June 8, 2016 By Ibrahim Tarawallie

The Deputy Minister of Social Welfare, Gender and Children’s Affairs has stated that education was critical to the empowerment of women and girls and that extensive evidence has shown that educated women could become effective agents of change in society.

Rugiatu Neneh Turay said that educated women are capable of improving both their own wellbeing and the welfare of their families.

She was speaking recently during the official launch of Street Child -Sierra Leone’s National Consultation on Adolescent Girls Education report.

She said the empowering effects of education on women and girls are manifested in a variety of ways, including increased income earning potential, ability to bargain for resources within the household, decision making autonomy and participation in public life.

“Improvement in the education of girls is a critical factor in ensuring positive health outcomes, lowering age at marriage, increasing control over fertility and preventing violence,” she said.
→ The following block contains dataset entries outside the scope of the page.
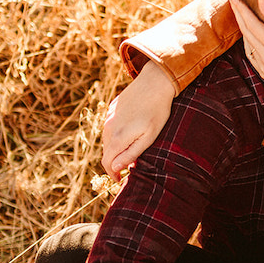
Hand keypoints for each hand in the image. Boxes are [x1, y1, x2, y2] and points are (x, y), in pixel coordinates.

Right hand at [101, 61, 175, 176]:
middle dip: (114, 163)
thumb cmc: (157, 112)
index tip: (121, 180)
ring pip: (107, 140)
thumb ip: (131, 153)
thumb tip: (115, 168)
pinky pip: (110, 127)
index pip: (107, 163)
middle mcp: (109, 128)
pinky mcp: (112, 109)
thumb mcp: (149, 137)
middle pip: (106, 152)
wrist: (155, 82)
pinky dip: (116, 136)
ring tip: (129, 152)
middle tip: (128, 168)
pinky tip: (129, 133)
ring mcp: (109, 117)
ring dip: (115, 149)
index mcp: (117, 137)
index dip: (113, 174)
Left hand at [230, 0, 263, 102]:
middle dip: (239, 14)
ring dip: (242, 26)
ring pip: (247, 43)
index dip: (244, 10)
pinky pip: (250, 53)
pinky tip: (248, 32)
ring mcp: (263, 67)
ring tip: (239, 11)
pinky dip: (246, 40)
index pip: (254, 26)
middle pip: (247, 32)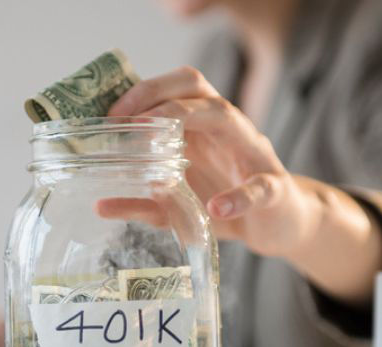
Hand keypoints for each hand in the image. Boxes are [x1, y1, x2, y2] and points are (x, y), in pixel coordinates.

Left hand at [105, 66, 381, 303]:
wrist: (280, 225)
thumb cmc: (226, 202)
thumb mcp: (180, 205)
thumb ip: (144, 203)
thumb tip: (100, 206)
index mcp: (201, 126)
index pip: (171, 88)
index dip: (138, 94)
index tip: (107, 116)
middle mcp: (226, 129)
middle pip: (194, 86)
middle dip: (155, 95)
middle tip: (124, 121)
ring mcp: (251, 153)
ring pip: (225, 115)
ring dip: (187, 118)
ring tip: (155, 143)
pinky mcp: (273, 189)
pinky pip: (259, 186)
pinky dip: (238, 196)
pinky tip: (217, 207)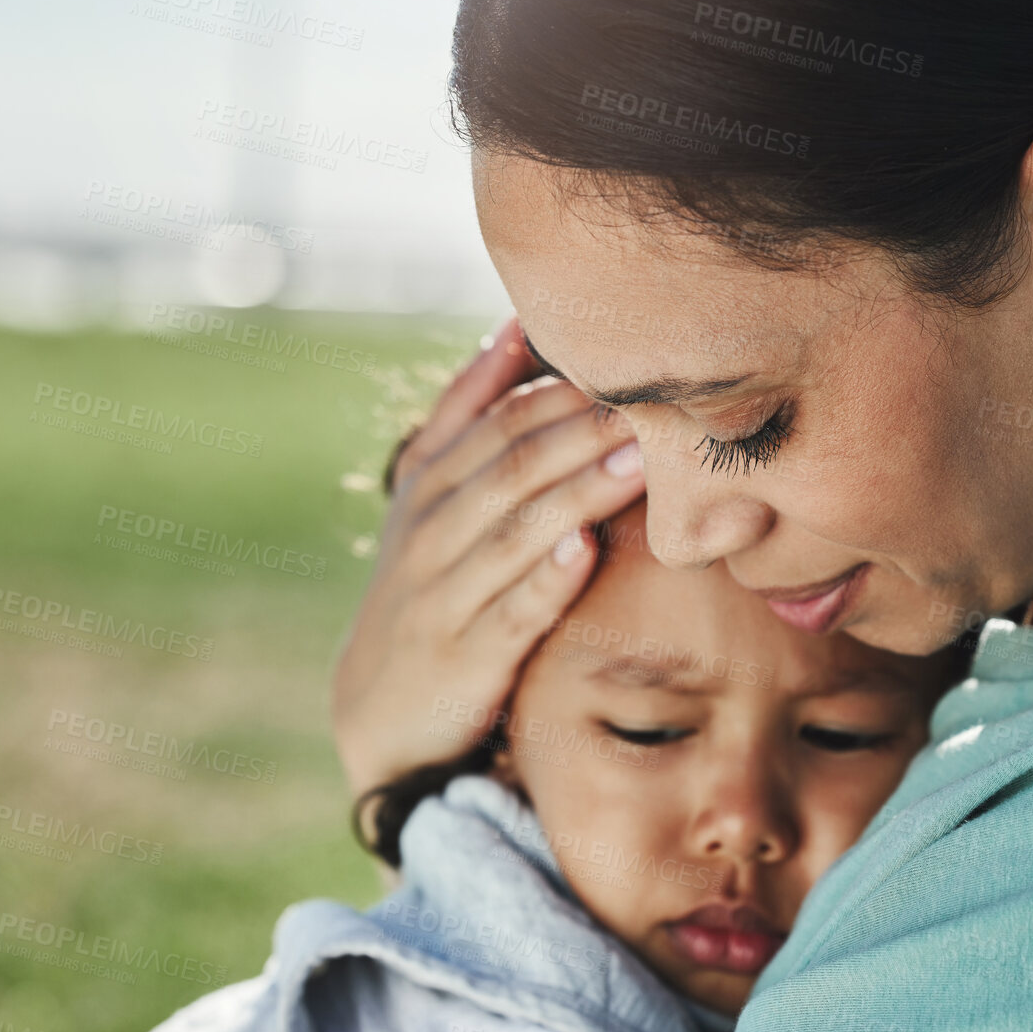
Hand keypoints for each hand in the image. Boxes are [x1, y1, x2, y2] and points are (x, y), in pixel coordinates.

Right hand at [331, 317, 644, 796]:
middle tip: (651, 404)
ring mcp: (444, 595)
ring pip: (515, 533)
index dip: (561, 390)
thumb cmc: (431, 581)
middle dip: (582, 431)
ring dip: (578, 493)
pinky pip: (510, 614)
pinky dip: (545, 582)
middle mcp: (431, 531)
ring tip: (638, 461)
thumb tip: (515, 324)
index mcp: (430, 484)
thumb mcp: (432, 494)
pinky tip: (585, 550)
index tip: (625, 363)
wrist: (381, 707)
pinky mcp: (465, 658)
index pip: (499, 422)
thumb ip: (469, 412)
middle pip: (513, 467)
Madam Turay said the report was being published at a critical moment for Sierra Leone as a lot of girls are exposed to harmful practices, adding that the Ebola crisis deeply affected the country and its children.

“Girls have been particularly affected. Girls that should be in school have instead become mothers, caregivers and breadwinners. In the current economic climate, the key findings of the report came as no surprise,” she stated.

Also, Street Child’s Country Director, Emmanuel Kelfa Kargbo stated that the report was based on interviews and focus group discussions held with over 2,000 girls in 32 rural and urban projects areas they operate nationwide.

Whilst so many factors were identified as significant barriers to girls’ education, including teenage pregnancy, early marriage and parental attitudes, Mr. Kargbo said majority of focus groups citied poverty as the biggest barrier to their education.

“Whilst it is no surprise that poverty emerges as a barrier to learning in a country like Sierra Leone, the clarity of the call from these 2,000 girls is so striking and clear. Girls say poverty is the biggest and we are asking all for help with this one,” he said.

Mr. Kargbo disclosed that the immediate response from Street Child would be to intensify family business support to families of vulnerable girls, in conjunction with social work going beyond the 9,000 families the organisation has already supported since the end of the Ebola crisis.